Cash’s twangy bounce has been deflated for Brigg’s vision, which takes an adjective approach to the title with “Fiery Ring”. Briggs is the former drummer of What’s Up?. The better part of his Appetite debut masks his roots as a skins banger, opting to focus on the singer-songwriter aspect, but “Fiery Ring” is a balance of the identities. Not only is Briggs able to reimagine the Cash staple from a songwriter’s point of view, but he accompanies it with off-kilter percussion that proves he’s still a drummer at heart.”

Blake Gillespie-Impose

“After being completely obsessed with Teddy Briggs’ upcoming album since its inception at The Hangar Studios I have been talking about Appetite for some time now. With no announced release date, artwork, or track listing made public yet I have been basically shouting in the dark.
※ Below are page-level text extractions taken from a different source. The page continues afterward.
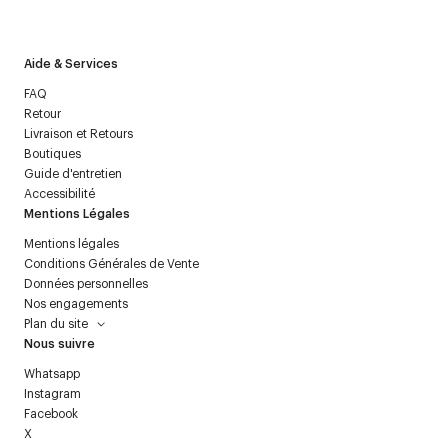
politique relative aux
données personnelles
.
Aide & Services
FAQ
Retour
Livraison et Retours
Boutiques
Guide d'entretien
Accessibilité
Mentions Légales
Mentions légales
Conditions Générales de Vente
Données personnelles
Nos engagements
Plan du site
Nous suivre
Whatsapp
Instagram
Facebook
X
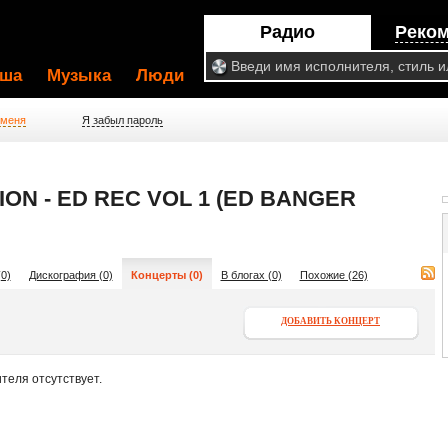
Радио
Реко
ша
Музыка
Люди
 меня
Я забыл пароль
ON - ED REC VOL 1 (ED BANGER
0)
Дискография (0)
Концерты (0)
В блогах (0)
Похожие (26)
ДОБАВИТЬ КОНЦЕРТ
теля отсутствует.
Although I can tell you a few things, it is coming soon via Crossbill Records, and also, Appetite just dropped this cover of Johnny Cash’s “Ring of Fire”, renaming it “Fiery Ring” which has been on repeat since the second it graced my ears.”

Terror Eyes

“Appetite began as the solo project of Teddy Briggs, member of Sacramento’s hyperactive What’s Up?. After exploring solo recording under the name Chief Briggum, Briggs recorded a second full-length on his own and assembled a backing band for his live shows with members of Sholi. Appetite’s Scattered Smothered Covered integrates the crisp and the complex, playing on the lyrical bounce of hip-hop and delivered over electronic pop and softer guitar-structured numbers. Recommended for those who enjoy What’s Up, Why? and Menomena. It was just announced that the record will be re-released on vinyl and with bonus tracks next spring/summer on Crossbill Records, the Sacramento label that released Sea of Bees’ debut Songs for the Ravens earlier this year.”

The Bay Bridged

“One listen will confirm the applicability of the title, as Appetite drifts from the tropicalia vibes of “Warn Me, Right,” that might gather comparisons to the trend toward prep school-afrobeat, to the American-born indie stomp of “Tussy.” Appetite could get critical nod to contemporaries such as Sufjan Stevens, Vampire Weekend and Andrew Bird, but is by no means eating from their silver plates and sampling their wines. Scattered. Smothered. Covered. is far too mature and calculated for such novice missteps.”


“Teddy Briggs is in What’s Up. When he’s not doing the What’s Up thing, he’s living in Sacramento (which contrary to belief is not “underground”) making coltish pop that’s missing a screw. With lyrics this off the ornery farm, it feels like a sham that What’s Up is an instrumental outfit. Briggs is like a Nor Cal Chad VanGaalen on The Ambiguous Garment.”